Cron Expression Editor
Write a cron expression and instantly see what it means in plain English, plus the next several times it will run. Perfect for scheduling jobs, backups, and automated scripts with confidence.
“At 09:00 AM, Monday through Friday”
Next 5 runs
- 1. Jun 16, 2026, 9:00:00 AM UTC
- 2. Jun 17, 2026, 9:00:00 AM UTC
- 3. Jun 18, 2026, 9:00:00 AM UTC
- 4. Jun 19, 2026, 9:00:00 AM UTC
- 5. Jun 22, 2026, 9:00:00 AM UTC
Common schedules
About the Cron Expression Editor
Cron is the time-based job scheduler on Unix-like systems. A cron expression packs a schedule into five fields — minute, hour, day-of-month, month, and day-of-week — so "0 9 * * 1-5" means 9:00 AM every weekday. The syntax is terse and easy to misread, which is how jobs end up running at the wrong time.
Translating an expression into a sentence and listing its next runs removes that ambiguity before you deploy it. Whether you are configuring a backup, a cleanup script, or a CI pipeline, seeing the schedule in plain language catches mistakes a glance at the raw asterisks would miss.
How to use it
- 1Type a cron expression such as "0 9 * * 1-5" in the input.
- 2Read the human-readable description to confirm it does what you expect.
- 3Check the upcoming run times, then copy the expression into your crontab.
Features
- Plain-English description of any cron expression
- Preview of the next 5 scheduled run times
- Quick presets for common schedules (hourly, daily, weekly)
- Validation that flags malformed expressions
Frequently asked questions
What are the five cron fields?
In order: minute (0-59), hour (0-23), day of month (1-31), month (1-12), and day of week (0-6, Sunday=0).
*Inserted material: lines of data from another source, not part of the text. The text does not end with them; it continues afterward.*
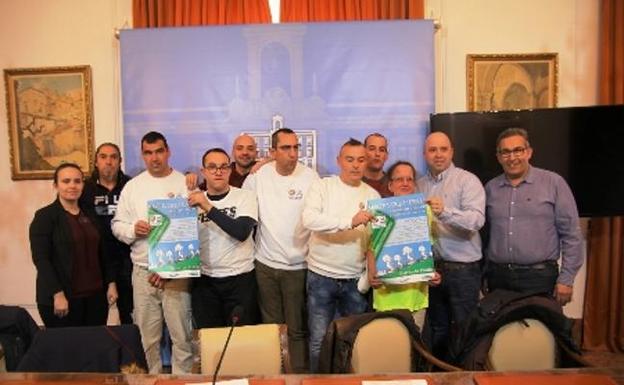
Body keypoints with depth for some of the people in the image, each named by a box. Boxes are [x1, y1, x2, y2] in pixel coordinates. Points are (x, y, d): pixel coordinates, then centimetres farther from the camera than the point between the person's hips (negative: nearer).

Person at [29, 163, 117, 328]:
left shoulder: (90, 214, 12)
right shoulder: (44, 216, -5)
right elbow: (41, 259, -12)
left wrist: (111, 283, 7)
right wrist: (57, 294, -18)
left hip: (95, 295, 5)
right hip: (63, 297, -5)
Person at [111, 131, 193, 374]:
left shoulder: (185, 184, -2)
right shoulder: (132, 186, 8)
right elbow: (117, 225, 11)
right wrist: (133, 229, -13)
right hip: (142, 271, 3)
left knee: (181, 334, 3)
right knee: (146, 335, 12)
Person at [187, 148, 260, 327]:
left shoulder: (245, 196, -6)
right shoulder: (194, 200, 5)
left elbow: (242, 232, -21)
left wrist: (209, 208, -23)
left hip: (240, 279, -3)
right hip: (204, 280, 3)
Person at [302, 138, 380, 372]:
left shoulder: (372, 195, 6)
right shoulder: (322, 186, -5)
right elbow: (309, 219, -22)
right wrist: (350, 221, -30)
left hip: (356, 279, 3)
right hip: (321, 275, -3)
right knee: (319, 340, 6)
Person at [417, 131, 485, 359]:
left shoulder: (467, 180, -6)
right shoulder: (419, 185, 9)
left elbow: (477, 219, -22)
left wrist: (445, 212, -37)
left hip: (463, 269, -5)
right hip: (431, 268, 5)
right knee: (437, 329, 17)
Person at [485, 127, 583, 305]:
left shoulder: (553, 183, -2)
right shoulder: (491, 188, 8)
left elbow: (571, 234, -3)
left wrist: (566, 279, -6)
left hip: (539, 277, -3)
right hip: (498, 277, 3)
An asterisk means "every".
What does "0 9 * * 1-5" mean?
It runs at 09:00 every day from Monday to Friday — a typical weekday-morning schedule.
Does this support special strings like @daily?
The editor focuses on standard 5-field expressions and shows their plain-English meaning and next run times. @daily is equivalent to "0 0 * * *".
Are the next run times calculated locally?
Yes. Parsing and run-time prediction happen in your browser; nothing is sent to a server.